Putaran terakhir untuk wanita terakhir itu mengelilingi para lelaki yang ada dikerumunan tersebut, dan pada akhirnya pilihan wanita itu menunjuk aku.
Nasib…nasib….umpatku kembali, apaboleh buat akupun maju ke tengah kerumunan karena aku harus menghormati adat setempat. Namun dalam hatiku bergejolak, jika tidak sesuai harapanku terhadap wanita ini, maka aku siap dikenakan sangsi adat saja.
Pemangku adat yang memimpin kegiatan adat tersebut kemudian membacakan doa – doa untukku dan selanjutnya dia menyampaikan bahwa jika sudah ditunjuk dan dipilih tidak boleh dibatalkan atau menolak. Wajib untuk dilaksanakan. Berarti tidak ada pilihan untuk dikenakan sangsi adat malam ini.
Kacau sudah hidupku kalau begini, apalagi adat disini tidak boleh menceraikan isteri yang sudah menikah, dan boleh menikah lagi jika istri ataupun suaminya telah meninggal.

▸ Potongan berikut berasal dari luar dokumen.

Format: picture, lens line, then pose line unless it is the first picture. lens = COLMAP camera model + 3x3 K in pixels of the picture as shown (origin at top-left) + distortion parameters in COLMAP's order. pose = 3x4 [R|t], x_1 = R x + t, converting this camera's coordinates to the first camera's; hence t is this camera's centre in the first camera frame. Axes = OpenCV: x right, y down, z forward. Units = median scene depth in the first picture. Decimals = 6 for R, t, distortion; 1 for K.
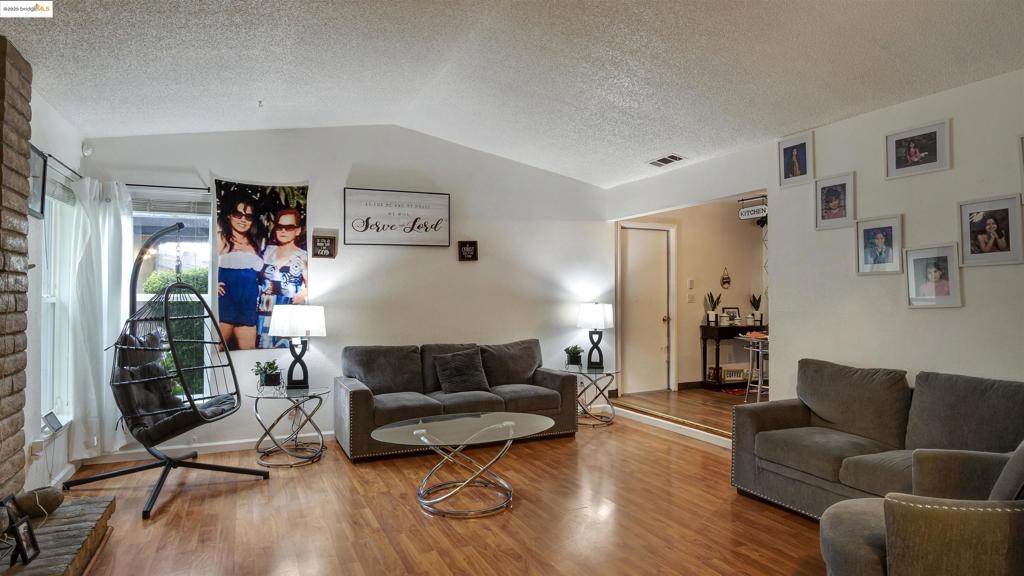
lens RADIAL K [[607.0, 0, 512.2], [0, 607.0, 286.8], [0, 0, 1]] dist [-0.018105, -0.000523]
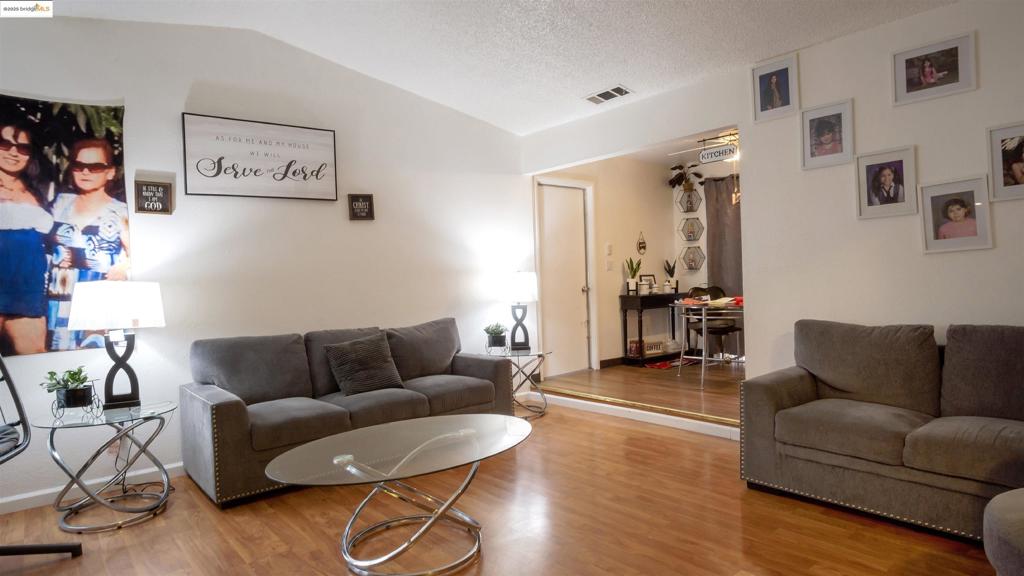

Aku hanya pasrah dan berserah, ketika pemangku adat menyuruhku berbalik badan , tidak berhadapan lagi dengan wanita itu. Dan setelahnya, aku diarahkan kembali untuk berhadapan dengan wanita yang berada dihadapanku tadi. Dan pada akhirnya yang kulihat adalah paras cantiknya wajah Sari, Gadis yang kudambakan selama aku bertugas di desa Air. Hati kecilku berkata, aku tidak salah pilih, dia jodohku yang Tuhan sediakan untukku. Sari menatapku tajam, dia berikan senyum terindah dan kebahagiaan untukku dimalam terakhir yang membuatku terpesona.
“ Engkaulah lelaki yang sebentar lagi menjadi imam untukku “ ucap Sari sambil memegang kedua tanganku. Karena bagi wanita di desa itu memegang tangan seorang lelaki yang bukan keluarganya tidak diperbolehkan , sebelum diadakan adat sakral seperti yang dilaksanakan mala mini.
“ Terimakasih Sari, aku akan menjagamu seumur hidupku “ ucapku menegaskan.
Malam ini , memang malam terakhir untukku berada di desa Air, tetapi tidak untuk cintaku dan pilihan hatiku, ini bukanlah yang terakhir. Melainkan adalah awal merajut kehidupan yang baru bersamamu Sari , gadis dari desa Air yang ku idam – idamkan selama lima tahun.
*************** selesai ***************
Catatan penulis :
Nama, tempat, dan kejadian adalah rekayasa penulis, bukan yang sebenarnya.